One for all the integers starting with 0x00
One for all the integers starting with 0x01
One for all the integers starting with 0x02
One for all the integers starting with 0x03

I imagine I would have code like this:

int main() {
   uint16_t in[2048] = ...;

   // 4 arrays, one for each category
   uint16_t out[4][2048];

   // Pointers to the next available slot in each of the arrays
   uint16_t *nextOut[4] = { out[0], out[1], out[2], out[3] };

   for (uint16_t *nextIn = in; nextIn < 2048; nextIn += 4) {

       (*** magic simd instructions here ***)

       // Equivalent non-simd code:
       uint16_t categories[4];
       for (int i = 0; i < 4; i++) {
           categories[i] = nextIn[i] & 0xFF00;
       }
       for (int i = 0; i < 4; i++) {
           uint16_t category = categories[i];
           *nextOut[category] = nextIn[i];
           nextOut[category]++;
       }
   }
   // Now I have my categoried arrays!
}

I imagine that my first inner loop doesn't need SIMD, it can be just a (x & 0xFF00FF00FF00FF00) instruction, but I wonder if we can make that second inner loop into a SIMD instruction.

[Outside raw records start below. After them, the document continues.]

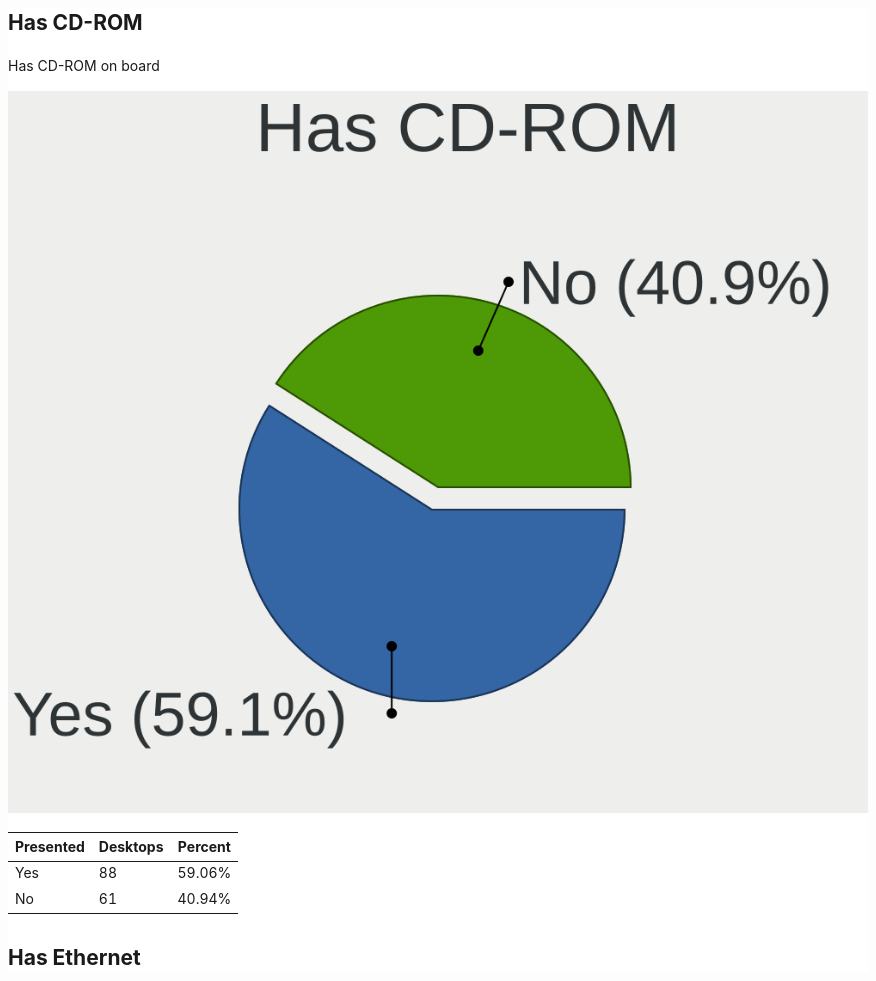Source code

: Has CD-ROM
----------

Has CD-ROM on board

![Has CD-ROM](./images/pie_chart/node_has_cdrom.svg)


| Presented | Desktops | Percent |
|-----------|----------|---------|
| Yes       | 88       | 59.06%  |
| No        | 61       | 40.94%  |

Has Ethernet
------------

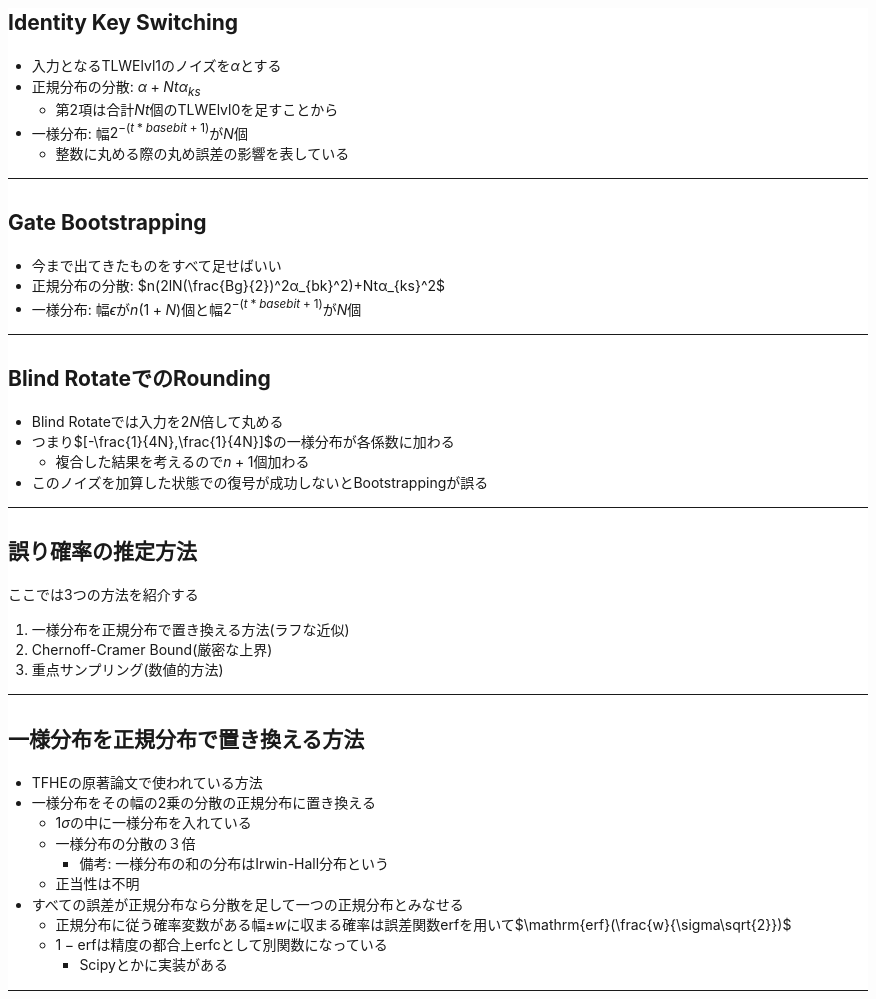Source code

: 
## Identity Key Switching

- 入力となるTLWElvl1のノイズを$α$とする
- 正規分布の分散: $α+Ntα_{ks}$
  - 第2項は合計$Nt$個のTLWElvl0を足すことから
- 一様分布: 幅$2^{-(t*basebit+1)}$が$N$個
  - 整数に丸める際の丸め誤差の影響を表している

---

## Gate Bootstrapping

- 今まで出てきたものをすべて足せばいい
- 正規分布の分散: $n(2lN(\frac{Bg}{2})^2α_{bk}^2)+Ntα_{ks}^2$
- 一様分布: 幅$\epsilon$が$n(1+N)$個と幅$2^{-(t*basebit+1)}$が$N$個

---

## Blind RotateでのRounding

- Blind Rotateでは入力を$2N$倍して丸める
- つまり$[-\frac{1}{4N},\frac{1}{4N}]$の一様分布が各係数に加わる
  - 複合した結果を考えるので$n+1$個加わる
- このノイズを加算した状態での復号が成功しないとBootstrappingが誤る

---

## 誤り確率の推定方法

ここでは3つの方法を紹介する

1. 一様分布を正規分布で置き換える方法(ラフな近似)
2. Chernoff-Cramer Bound(厳密な上界)
3. 重点サンプリング(数値的方法)

---

##  一様分布を正規分布で置き換える方法

- TFHEの原著論文で使われている方法
- 一様分布をその幅の2乗の分散の正規分布に置き換える
  - $1σ$の中に一様分布を入れている
  - 一様分布の分散の３倍
    - 備考: 一様分布の和の分布はIrwin-Hall分布という
  - 正当性は不明
- すべての誤差が正規分布なら分散を足して一つの正規分布とみなせる
  - 正規分布に従う確率変数がある幅$± w$に収まる確率は誤差関数$\mathrm{erf}$を用いて$\mathrm{erf}(\frac{w}{\sigma\sqrt{2}})$
  - $1-\mathrm{erf}$は精度の都合上$\mathrm{erfc}$として別関数になっている
    - Scipyとかに実装がある

---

Is there any sort of SIMD instruction for this "categorizing" action that I'm doing?

The "insert" instructions seem somewhat promising, but I'm a bit too green to understand the descriptions at https://software.intel.com/en-us/node/695331.

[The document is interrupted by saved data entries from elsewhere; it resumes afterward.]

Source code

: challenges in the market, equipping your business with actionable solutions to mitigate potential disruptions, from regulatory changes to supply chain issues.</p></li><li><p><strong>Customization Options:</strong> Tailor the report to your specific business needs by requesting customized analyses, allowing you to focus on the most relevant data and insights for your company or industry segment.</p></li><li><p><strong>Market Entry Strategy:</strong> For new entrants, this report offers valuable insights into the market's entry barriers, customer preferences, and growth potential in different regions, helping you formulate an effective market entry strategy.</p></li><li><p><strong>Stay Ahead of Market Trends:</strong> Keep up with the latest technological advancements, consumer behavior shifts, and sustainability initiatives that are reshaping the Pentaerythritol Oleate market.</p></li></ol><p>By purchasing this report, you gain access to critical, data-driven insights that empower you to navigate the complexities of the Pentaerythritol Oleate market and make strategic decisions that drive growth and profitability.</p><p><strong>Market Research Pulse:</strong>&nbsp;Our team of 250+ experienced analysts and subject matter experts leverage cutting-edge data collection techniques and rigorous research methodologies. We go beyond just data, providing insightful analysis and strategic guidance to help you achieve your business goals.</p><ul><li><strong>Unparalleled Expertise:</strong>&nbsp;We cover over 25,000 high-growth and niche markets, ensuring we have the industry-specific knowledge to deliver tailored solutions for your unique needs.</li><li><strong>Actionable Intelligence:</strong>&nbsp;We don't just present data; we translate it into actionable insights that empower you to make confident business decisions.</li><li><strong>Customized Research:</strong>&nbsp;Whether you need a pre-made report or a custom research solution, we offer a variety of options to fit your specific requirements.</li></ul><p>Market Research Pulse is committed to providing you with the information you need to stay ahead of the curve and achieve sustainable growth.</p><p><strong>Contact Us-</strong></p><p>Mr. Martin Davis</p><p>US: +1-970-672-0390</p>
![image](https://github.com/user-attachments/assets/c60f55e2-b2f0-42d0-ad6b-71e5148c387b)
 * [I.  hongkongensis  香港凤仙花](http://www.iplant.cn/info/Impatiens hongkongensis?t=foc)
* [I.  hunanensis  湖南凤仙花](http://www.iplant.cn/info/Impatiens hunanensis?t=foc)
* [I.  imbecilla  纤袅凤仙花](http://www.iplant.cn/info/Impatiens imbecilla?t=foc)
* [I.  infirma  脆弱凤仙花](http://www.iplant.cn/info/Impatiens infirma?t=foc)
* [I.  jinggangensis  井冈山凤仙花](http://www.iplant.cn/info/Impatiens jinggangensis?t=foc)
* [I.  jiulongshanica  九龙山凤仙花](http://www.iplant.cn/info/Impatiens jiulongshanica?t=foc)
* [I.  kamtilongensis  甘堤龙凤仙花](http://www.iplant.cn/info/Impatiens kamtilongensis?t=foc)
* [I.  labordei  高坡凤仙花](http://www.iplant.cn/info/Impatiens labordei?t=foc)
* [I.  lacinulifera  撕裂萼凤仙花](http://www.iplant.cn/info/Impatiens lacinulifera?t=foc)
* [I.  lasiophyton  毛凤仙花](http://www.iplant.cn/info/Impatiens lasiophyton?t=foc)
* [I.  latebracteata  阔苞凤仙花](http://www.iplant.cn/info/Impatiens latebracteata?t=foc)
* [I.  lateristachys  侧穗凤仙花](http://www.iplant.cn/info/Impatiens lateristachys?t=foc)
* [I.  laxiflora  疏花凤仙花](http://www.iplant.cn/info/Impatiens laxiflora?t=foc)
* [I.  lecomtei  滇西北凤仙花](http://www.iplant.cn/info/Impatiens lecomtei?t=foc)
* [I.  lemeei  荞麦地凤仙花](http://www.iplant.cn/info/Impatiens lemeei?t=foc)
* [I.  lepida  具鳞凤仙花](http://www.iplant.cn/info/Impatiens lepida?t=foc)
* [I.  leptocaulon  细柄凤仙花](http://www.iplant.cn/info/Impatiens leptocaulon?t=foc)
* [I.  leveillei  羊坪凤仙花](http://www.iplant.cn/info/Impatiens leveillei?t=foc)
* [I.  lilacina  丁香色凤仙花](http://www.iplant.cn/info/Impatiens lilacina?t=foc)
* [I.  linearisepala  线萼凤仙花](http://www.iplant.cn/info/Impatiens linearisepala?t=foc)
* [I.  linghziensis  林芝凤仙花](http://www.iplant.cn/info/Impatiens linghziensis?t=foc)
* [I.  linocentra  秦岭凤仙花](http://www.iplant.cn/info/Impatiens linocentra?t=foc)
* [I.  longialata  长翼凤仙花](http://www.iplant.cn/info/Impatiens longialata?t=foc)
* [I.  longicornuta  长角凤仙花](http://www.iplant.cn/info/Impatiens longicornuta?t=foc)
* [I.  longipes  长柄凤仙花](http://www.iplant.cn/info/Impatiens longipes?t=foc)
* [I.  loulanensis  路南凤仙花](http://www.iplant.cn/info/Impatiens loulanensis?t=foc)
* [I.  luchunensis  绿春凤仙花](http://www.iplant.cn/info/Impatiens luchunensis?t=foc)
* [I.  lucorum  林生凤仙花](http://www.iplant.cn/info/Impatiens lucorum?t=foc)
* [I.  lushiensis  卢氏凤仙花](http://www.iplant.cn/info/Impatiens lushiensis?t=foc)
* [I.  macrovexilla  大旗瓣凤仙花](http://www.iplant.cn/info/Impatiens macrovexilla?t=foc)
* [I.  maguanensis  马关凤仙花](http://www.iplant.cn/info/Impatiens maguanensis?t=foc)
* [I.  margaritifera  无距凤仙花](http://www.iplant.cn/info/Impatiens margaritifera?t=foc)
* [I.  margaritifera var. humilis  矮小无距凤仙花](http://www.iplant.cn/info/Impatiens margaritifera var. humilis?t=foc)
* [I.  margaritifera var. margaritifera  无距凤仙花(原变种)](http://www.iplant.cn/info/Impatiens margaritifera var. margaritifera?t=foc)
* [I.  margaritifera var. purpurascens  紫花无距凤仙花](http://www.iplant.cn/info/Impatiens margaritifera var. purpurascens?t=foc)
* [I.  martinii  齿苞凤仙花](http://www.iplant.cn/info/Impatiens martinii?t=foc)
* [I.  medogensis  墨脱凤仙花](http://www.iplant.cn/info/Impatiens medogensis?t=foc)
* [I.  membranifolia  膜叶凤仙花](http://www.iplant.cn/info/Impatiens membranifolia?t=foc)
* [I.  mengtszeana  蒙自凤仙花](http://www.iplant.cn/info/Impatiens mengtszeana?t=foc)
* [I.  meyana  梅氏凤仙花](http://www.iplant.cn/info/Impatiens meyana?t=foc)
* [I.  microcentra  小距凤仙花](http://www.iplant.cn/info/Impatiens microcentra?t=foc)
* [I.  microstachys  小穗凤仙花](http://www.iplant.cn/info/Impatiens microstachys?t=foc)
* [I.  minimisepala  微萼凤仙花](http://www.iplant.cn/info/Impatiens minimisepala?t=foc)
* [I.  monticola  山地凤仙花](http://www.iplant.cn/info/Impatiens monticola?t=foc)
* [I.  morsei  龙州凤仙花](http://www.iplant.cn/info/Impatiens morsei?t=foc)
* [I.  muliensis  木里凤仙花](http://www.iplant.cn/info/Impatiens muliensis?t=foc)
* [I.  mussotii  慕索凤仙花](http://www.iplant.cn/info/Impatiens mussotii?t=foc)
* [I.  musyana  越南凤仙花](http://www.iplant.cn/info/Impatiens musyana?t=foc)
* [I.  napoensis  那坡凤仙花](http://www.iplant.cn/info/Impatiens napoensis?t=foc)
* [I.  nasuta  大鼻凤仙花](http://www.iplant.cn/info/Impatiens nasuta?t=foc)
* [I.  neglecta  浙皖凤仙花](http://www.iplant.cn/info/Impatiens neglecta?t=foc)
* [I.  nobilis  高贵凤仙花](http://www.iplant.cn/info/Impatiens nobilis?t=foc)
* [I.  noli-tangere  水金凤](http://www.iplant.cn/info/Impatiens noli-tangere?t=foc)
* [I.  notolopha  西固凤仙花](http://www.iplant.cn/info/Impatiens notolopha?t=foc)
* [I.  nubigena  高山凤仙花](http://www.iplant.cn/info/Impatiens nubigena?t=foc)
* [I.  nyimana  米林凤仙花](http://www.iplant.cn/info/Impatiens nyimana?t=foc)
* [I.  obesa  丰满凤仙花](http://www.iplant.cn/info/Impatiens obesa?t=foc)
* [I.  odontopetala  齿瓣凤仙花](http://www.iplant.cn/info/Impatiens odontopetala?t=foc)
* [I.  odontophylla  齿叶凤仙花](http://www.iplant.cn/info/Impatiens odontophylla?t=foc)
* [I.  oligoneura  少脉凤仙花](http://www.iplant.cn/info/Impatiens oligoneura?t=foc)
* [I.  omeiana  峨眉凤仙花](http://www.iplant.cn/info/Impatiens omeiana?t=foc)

If not, does anything come close?

Thanks!

Solution

You can do it with SIMD, but how fast it is will depend on exactly what instruction sets you have available, and how clever you are in your implementation.

One approach is to take the array and "sift" it to separate out elements that belong in different buckets. For example, grab 32 bytes from your array which will have 16 16-bit elements. Use some cmpgt instructions to get a mask where which determines whether each element falls into the 00 + 01 bucket or the 02 + 03 bucket. Then use some kind of "compress" or "filter" operation to move all masked elements contiguously into one end a register and then same for the unmasked elements.

Then repeat this one more time to sort out 00 from 01 and 02 from 03.

With AVX2 you could start with this question for inspiration on the "compress" operation. With AVX512 you could use the vcompress instruction to help out: it does exactly this operation but only at 32-bit or 64-bit granularity so you'd need to do a couple at least per vector.

You could also try a vertical approach, where you load N vectors and then swap between them so that the 0th vector has the smallest elements, etc. At this point, you can use a more optimized algorithm for the compress stage (e.g,. if you vertically sort enough vectors, the vectors at the ends may be entirely starting with 0x00 etc).

Finally, you might also consider organizing your data differently, either at the source or as a pre-processing step: separating out the "category" byte which is always 0-3 from the payload byte. Many of the processing steps only need to happen on one or the other, so you can potentially increase efficiency by splitting them out that way. For example, you could do the comparison operation on 32 bytes that are all categories, and then do the compress operation on the 32 payload bytes (at least in the final step where each category is unique).

This would lead to arrays of byte elements, not 16-bit elements, where the "category" byte is implicit. You've cut your data size in half, which might speed up everything else you want to do with the data in the future.

If you can't produce the source data in this format, you could use the bucketing as an opportunity to remove the tag byte as you put the payload into the right bucket, so the output is uint8_t out[4][2048];. If you're doing a SIMD left-pack with a pshufb byte-shuffle as discussed in comments, you could choose a shuffle control vector that packs only the payload bytes into the low half.

(Until AVX512BW, x86 SIMD doesn't have any variable-control word shuffles, only byte or dword, so you already needed a byte shuffle which can just as easily separate payloads from tags at the same time as packing payload bytes to the bottom.)